18 Responses to "Weekend Reading – Buffett stocks, deals, free ebook, pensionizing and more"

  1. It’s funny how different types of investors try to claim Warren Buffett as one of their own. He isn’t a dividend investor. He prefers to own businesses that can retain revenues and put them to greater use than paying them back to shareholders. Such businesses are hard to buy at reasonable prices, so he does what he can. He isn’t an index investor, even though he advocates index investing for most people. He probably wouldn’t think much of the elaborate portfolios of many index investors anyway. He talked about owning just the S&P500 along with T-Bills.

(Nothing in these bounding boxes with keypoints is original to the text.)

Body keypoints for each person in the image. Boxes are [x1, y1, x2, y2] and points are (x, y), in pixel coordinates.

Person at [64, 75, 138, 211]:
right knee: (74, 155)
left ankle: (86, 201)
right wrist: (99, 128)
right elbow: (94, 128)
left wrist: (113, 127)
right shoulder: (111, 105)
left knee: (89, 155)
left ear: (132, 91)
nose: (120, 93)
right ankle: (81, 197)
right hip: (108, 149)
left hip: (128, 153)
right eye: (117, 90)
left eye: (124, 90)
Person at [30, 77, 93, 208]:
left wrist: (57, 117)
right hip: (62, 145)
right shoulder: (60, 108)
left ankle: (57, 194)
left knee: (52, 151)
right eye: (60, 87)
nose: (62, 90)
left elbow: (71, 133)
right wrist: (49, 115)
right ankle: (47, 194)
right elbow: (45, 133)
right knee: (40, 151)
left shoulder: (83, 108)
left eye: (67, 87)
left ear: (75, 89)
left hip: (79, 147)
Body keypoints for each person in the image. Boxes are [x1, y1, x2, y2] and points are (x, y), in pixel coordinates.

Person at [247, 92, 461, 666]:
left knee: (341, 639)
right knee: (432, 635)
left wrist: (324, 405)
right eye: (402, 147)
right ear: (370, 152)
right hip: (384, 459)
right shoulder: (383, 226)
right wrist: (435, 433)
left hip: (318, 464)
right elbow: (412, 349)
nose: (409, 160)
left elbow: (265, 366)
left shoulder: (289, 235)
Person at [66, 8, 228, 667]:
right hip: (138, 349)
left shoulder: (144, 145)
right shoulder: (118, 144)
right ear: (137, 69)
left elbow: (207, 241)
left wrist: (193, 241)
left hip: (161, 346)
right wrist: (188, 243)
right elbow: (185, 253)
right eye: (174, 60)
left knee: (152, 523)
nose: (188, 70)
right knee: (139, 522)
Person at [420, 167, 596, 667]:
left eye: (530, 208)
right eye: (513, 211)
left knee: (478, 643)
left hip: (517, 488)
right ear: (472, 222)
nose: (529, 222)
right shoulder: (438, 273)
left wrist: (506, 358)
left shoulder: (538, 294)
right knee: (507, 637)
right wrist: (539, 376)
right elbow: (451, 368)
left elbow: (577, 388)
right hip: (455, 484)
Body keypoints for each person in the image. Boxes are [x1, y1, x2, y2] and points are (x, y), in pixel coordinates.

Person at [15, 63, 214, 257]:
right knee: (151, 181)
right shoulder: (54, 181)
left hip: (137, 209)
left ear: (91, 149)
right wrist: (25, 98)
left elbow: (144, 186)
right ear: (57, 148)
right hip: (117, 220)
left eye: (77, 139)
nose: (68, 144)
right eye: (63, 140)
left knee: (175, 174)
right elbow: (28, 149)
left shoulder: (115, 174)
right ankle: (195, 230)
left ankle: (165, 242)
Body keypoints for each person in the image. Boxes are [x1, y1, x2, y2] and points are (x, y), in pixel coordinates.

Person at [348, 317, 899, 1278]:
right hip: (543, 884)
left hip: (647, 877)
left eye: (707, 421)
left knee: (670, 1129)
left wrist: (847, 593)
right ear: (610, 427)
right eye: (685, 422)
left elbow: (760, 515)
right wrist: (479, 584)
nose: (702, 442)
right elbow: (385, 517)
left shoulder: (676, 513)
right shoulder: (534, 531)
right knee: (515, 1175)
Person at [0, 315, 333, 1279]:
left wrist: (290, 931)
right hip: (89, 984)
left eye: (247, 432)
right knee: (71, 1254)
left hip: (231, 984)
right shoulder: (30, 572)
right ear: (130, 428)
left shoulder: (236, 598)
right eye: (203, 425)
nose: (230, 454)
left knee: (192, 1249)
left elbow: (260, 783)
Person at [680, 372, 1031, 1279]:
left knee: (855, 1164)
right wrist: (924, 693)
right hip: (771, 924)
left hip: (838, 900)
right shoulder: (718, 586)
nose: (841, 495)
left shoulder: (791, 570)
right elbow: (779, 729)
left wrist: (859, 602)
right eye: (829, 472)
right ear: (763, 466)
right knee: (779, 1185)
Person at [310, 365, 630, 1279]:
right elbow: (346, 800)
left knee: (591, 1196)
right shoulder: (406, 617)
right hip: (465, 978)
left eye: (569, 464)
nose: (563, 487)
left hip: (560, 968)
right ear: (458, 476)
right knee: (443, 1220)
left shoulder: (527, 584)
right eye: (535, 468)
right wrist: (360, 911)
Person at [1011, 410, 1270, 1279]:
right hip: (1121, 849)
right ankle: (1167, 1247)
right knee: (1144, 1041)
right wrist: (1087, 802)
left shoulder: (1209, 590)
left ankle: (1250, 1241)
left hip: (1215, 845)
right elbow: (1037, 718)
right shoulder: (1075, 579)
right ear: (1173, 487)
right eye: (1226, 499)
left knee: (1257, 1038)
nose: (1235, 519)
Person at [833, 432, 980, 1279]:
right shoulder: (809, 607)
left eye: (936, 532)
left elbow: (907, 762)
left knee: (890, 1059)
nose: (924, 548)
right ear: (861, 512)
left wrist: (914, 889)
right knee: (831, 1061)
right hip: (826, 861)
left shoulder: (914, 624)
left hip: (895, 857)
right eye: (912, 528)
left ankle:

    Thanks for the mention.

    1. Not really. He simply likes blue-chip stocks and has historically bought them a great valuations. I would argue BRK.B is something like an index though. A very successful one at that.

      Enjoy your weekend 🙂

    1. Hey DGI — in case you missed my further comment on the BTSX thread: regarding frontier markets…what’s your view on them? Any plays, pure or indexed, that you find interesting? Thanks.

      1. Hi SST,

        Frontier markets are challenging, because they don’t have the liquidity that developed markets investors are taking for granted. In one market I have looked at, I may be able to move their index by a lot if I just bought $100,000 worth of stock. (bid ask spreads could be huge) But you can find interesting companies in certain sectors like agricultural land, which wasn’t available in the US for a while.

        Share prices are very unpredictable in frontier markets. I would say that a company paying a dividend and doing so for years is a sign of good corporate management. Value situations are possible there – like liquidation, buyouts etc. I have observed a small tobacco company just pay super high dividends for years, before getting bought out for a multiple of original price.
        You also have currency issues – frontier currencies usually go down against dollar over time ( some are pegged to USD or EUR, and then the peg is broken)
        The major shareholders might be involved in self-dealing, or they may be abusing rights of minority shareowners. For example, a major shareholder might issue shares “at par” to increase the capital – but not everyone would have the right to buy shares so you would lose out.
        Investment costs are high. Some taxation systems could be opaque – you may sell at a gain, but your whole proceeds could be taxable ( or at least it used to be the case in some)

        Based on my research, VXUS or VWO do not own any Argentina etc. So an investor who thinks they own “the world” don’t own Argentina, Nigeria, Romania, Jordan, Vietnam. Who knows, one of these countries could be the next big thing. Or not. But most investors don’t own those countries.
        I have lived in one frontier market for a long period of time. And may retire there one day ( living expenses are super cheap, and country is much more stable and safe than others that most people on the interwebs talk about). You may email me at my name at gmail dot com for more information.

  2. Buffett — not suprising at all. He’s the guy who espouses owning just a few really good stocks (the ’25-space punch card’; BRK holds 44 stocks). Or Munger, Buffett’s partner, who agrees to bet heavily on just a handful of big ideas (although it’s almost certainly no longer either of them making the investment decisions at BRK). The Gates Foundation has about 95% of its money in just 10 stocks (with nearly 60% of it in Berkshire!).

    But their level of ownership is completely different than anything the average retail investor will experience. With modern “ownership” defined as holding 10% of outstanding shares, the Buffett’s of the world have the ability to influence the companies in their portfolio; the rest of us just have to rely on our ability to save more. 😉

    1. Absolutely not SST and this is caution to something you have written about here….don’t copy him. If the average investor kept 70% of their portfolio in 6 stocks, although they have a chance at market outperformance, with such few holdings they might have some major disappointments with a buy and hold and never sell strategy.

      Buffett’s biggest asset is the enormous purchasing power of BRK.